Der Einsturz der Garnisonkirche in Hannover am 23. Juli 1893
Nach der Annexion 1866 wurde die Stadt Hannover Hauptquartier des X. Armee-Korps der preußischen Armee und Friedensstandort eines Teils der ihm unterstellten 19. Division. Mit dem 24. 6. 1867 wurde gegen den Widerstand der lutherischen Geistlichkeit die preußische Militärkirchenordnung eingeführt und eine unierte Militärgemeinde gebildet, der sich auch zahlreiche Zivilbeamte in preußischen Diensten anschlossen. Die Gottesdienste fanden zunächst in der Schlosskirche statt. Mit rund 9000 Gemeindegliedern Anfang der 1890er Jahre reichten die dortigen Kapazitäten aber nicht mehr aus. Der Fiskus entschloss sich zum Neubau einer Garnisonkirche am Goetheplatz und beauftragte den Architekten Christoph Hehl mit einem Entwurf, der auch das Selbstbewusstsein und Repräsentationsbedürfnis der Gemeinde wiederspiegeln sollte.
Am 5. April 1892 wurde der Grundstein gelegt. Als preußisches Prestigeobjekt wurde ihr Bau durch Staat und Kaiser politisch und finanziell gefördert. Die Baukosten wurden teilweise aus außerplanmäßigen Haushaltsmitteln bestritten. Dass dazu auch auf den Welfenfonds (das beschlagnahmte Privatvermögen des ehemaligen hannoverschen Königshauses) zurückgegriffen wurde, sorgte in welfentreuen Kreisen für Empörung und bei der eingesessenen Bevölkerung für eine spürbare Ablehnung des Kirchenbaus. Die Finanzierung der Innenausstattung sollte weitgehend aus Eigenmitteln der Gemeinde und Sammlungen erfolgen. Als sich aber abzeichnete, dass auch hier die Mittel nicht ausreichten, bewilligte der Kaiser aus seinem Dispositionsfonds die notwendigen Gelder.
Noch vor der Vollendung stürzte am 23. Juli 1893 der südliche Glockenturm der Westfassade ein: Für die Hannoveraner ein willkommener Anlass, über die Kirche und die sie vertretende Obrigkeit zu spotten. Eine verbreitete Legende berichtete, ein Schuljunge habe vor der Kirche „Üb´ immer Treu und Redlichkeit“ gepfiffen – worauf die Kirchtürme angesichts der Finanzierung aus dem Welfenfonds beschämt niedersanken.

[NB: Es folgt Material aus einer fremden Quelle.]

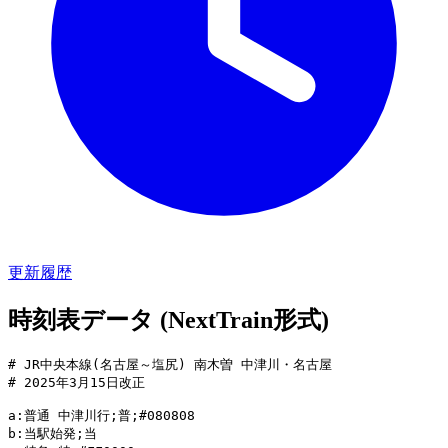
更新履歴
時刻表データ (NextTrain形式)
# JR中央本線(名古屋～塩尻) 南木曽 中津川・名古屋

# 2025年3月15日改正

a:普通 中津川行;普;#080808

b:当駅始発;当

Unser Bild zeigt den abgesperrten Bereich um die Kirche vor Beginn der Aufräumarbeiten. Die Unglückstelle zog in den folgenden Tagen zahlreiche Schaulustige an, besonders nachdem die Zeitungen über das Ereignis berichtet hatten. "Ganz außerordentlich vergnügte Gesichter machten während des ganzen Tages die Inhaber der der Einsturzstelle benachbarten Restaurationen", vermeldete der Hannoversche Anzeiger. "Die gute alte Sitte nicht nur die fröhlichen, sondern auch die tragischen Ereignisse bei kreisendem Becher zu besprechen, behauptete auch diesesmal ihr Recht. Auch die bei der Bauleitung betheiligten Architekten hielten an dieser Sitte fest, bekämpften ihren Gram mit Essen und tranken tiefgerührt dazu."
Ursächlich für das Unglück waren der unzulängliche Baugrund im Bereich der im 18. Jahrhundert zugeschütteten Stadtbefestigung und Materialfehler. Wegen mangelhafter Bauaufsicht wurde Christoph Hehl zu einer Geldstrafe von 500 Mark verurteilt.